Satresnarkoba Polres Soppeng Amankan Dua Terduga Pelaku Narkoba di Liliriaja

Rabu, 20 Mei 2026


Soppeng, Mitrabuser.com,– Polres Soppeng melalui Satuan Reserse Narkoba kembali berhasil mengungkap kasus dugaan peredaran gelap narkotika golongan I jenis sabu di wilayah Kabupaten Soppeng.


Dalam operasi yang dilakukan di wilayah Desa Jampu pada Jumat dini hari, 15 Mei 2026, petugas berhasil mengamankan dua orang lelaki yang diduga terlibat dalam penyalahgunaan narkotika.


Kedua terduga pelaku masing-masing berinisial MR (23) dan I (31), yang diketahui merupakan warga Kabupaten Bone.


Dari tangan keduanya, petugas mengamankan barang bukti berupa tiga bungkus plastik bening yang diduga berisi narkotika jenis sabu dengan berat sekitar 0,81 gram.


Kapolres Aditya Pradana melalui keterangannya menjelaskan, pengungkapan kasus tersebut bermula dari laporan masyarakat terkait maraknya dugaan transaksi dan penyalahgunaan narkotika di wilayah Jampu, Kecamatan Liliriaja.


“Berbekal informasi tersebut, personel Satresnarkoba Polres Soppeng yang dipimpin langsung Kanit 1 Satresnarkoba IPDA Zainandar Zain, SH melakukan penyelidikan hingga akhirnya berhasil mengamankan dua terduga pelaku,” ujarnya. Rabu (20/5/2026). 


Saat dilakukan penggeledahan di sekitar lokasi kejadian, petugas menemukan tiga sachet plastik bening yang diduga berisi sabu dalam penguasaan kedua terduga pelaku.


Dari hasil interogasi awal, keduanya mengakui barang haram tersebut merupakan milik mereka yang rencananya akan digunakan secara bersama-sama.
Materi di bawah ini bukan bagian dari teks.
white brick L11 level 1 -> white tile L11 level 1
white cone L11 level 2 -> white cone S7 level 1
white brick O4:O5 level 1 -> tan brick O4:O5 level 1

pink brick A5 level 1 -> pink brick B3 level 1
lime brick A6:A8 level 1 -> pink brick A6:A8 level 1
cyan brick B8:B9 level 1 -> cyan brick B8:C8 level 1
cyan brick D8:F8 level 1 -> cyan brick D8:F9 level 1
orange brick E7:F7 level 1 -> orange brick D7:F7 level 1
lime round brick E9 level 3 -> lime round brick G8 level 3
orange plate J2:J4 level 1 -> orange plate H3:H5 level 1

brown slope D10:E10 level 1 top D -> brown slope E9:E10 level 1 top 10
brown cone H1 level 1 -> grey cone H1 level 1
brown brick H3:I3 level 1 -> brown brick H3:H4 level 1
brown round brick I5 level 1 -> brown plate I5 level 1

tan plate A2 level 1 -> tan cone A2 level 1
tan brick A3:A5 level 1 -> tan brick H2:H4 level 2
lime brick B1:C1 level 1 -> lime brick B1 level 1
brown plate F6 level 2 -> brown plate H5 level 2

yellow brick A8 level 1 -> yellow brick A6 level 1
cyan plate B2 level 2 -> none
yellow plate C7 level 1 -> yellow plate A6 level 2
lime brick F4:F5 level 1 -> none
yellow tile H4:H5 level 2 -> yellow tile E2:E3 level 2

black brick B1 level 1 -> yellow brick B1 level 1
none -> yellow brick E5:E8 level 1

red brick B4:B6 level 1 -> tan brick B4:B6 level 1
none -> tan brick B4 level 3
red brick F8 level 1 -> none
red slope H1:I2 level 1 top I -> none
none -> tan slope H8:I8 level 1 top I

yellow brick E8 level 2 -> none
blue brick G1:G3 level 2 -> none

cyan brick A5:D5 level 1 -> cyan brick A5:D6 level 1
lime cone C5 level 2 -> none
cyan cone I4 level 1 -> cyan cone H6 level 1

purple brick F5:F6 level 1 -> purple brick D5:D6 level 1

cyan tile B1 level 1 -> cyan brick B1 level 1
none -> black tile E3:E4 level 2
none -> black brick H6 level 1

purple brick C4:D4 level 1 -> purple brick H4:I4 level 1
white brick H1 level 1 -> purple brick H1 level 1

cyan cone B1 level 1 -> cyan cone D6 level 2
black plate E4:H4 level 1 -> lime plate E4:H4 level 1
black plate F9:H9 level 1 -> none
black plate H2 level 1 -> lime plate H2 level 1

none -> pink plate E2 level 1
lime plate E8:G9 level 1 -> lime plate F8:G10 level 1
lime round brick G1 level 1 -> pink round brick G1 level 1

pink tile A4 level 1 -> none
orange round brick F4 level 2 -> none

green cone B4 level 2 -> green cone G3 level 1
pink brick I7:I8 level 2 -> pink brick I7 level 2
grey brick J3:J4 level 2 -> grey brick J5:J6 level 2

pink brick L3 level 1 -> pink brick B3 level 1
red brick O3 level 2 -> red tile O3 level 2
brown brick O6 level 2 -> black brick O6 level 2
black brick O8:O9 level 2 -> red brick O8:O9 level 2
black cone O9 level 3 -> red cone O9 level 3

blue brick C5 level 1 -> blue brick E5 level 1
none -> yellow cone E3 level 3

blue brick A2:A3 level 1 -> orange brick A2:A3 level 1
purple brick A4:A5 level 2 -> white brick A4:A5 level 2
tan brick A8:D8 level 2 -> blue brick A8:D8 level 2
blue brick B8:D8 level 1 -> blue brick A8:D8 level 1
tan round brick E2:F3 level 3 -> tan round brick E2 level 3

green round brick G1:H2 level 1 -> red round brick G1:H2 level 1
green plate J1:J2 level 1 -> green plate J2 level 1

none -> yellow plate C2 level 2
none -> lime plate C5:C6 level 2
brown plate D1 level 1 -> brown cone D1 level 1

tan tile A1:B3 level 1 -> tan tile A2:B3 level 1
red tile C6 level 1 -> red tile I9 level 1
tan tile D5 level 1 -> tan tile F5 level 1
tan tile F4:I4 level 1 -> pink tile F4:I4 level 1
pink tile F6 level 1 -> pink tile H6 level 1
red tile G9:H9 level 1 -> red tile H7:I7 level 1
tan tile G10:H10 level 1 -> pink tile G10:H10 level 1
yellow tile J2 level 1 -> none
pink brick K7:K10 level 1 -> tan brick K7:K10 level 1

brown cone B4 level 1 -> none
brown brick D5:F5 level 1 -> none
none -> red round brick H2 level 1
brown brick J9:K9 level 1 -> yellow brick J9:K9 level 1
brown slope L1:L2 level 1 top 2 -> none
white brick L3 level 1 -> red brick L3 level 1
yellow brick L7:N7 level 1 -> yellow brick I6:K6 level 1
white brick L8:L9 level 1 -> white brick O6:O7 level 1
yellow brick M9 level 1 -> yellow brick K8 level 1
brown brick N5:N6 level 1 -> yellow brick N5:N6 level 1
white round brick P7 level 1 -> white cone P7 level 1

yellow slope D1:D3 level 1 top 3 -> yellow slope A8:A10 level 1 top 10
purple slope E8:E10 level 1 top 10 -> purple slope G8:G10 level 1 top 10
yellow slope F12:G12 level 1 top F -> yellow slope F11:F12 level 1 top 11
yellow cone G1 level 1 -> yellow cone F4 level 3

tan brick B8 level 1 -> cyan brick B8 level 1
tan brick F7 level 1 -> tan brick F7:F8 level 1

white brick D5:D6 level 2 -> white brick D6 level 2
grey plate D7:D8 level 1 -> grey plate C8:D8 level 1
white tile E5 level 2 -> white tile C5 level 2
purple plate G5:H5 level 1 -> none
Selanjutnya, kedua terduga pelaku beserta barang bukti diamankan ke Mapolres Soppeng guna menjalani proses hukum lebih lanjut.


Kapolres menegaskan pihaknya akan terus berkomitmen memberantas peredaran dan penyalahgunaan narkotika di wilayah hukum Polres Soppeng.


“Kami tidak akan memberi ruang bagi pelaku penyalahgunaan maupun peredaran narkotika di Kabupaten Soppeng. Kami juga mengajak seluruh masyarakat untuk bersama-sama membantu kepolisian dengan memberikan informasi apabila mengetahui adanya aktivitas mencurigakan terkait narkoba,” tegasnya.


Saat ini penyidik Satresnarkoba Polres Soppeng masih melakukan pendalaman kasus, termasuk pemeriksaan saksi-saksi serta pengiriman barang bukti dan sampel urine ke laboratorium forensik.


Atas perbuatannya, kedua terduga pelaku disangkakan melanggar Pasal 114 ayat (1) Undang-Undang Nomor 35 Tahun 2009 tentang Narkotika dan/atau Pasal 609 ayat (1) huruf (a) Undang-Undang Nomor 1 Tahun 2023 tentang KUHPidana.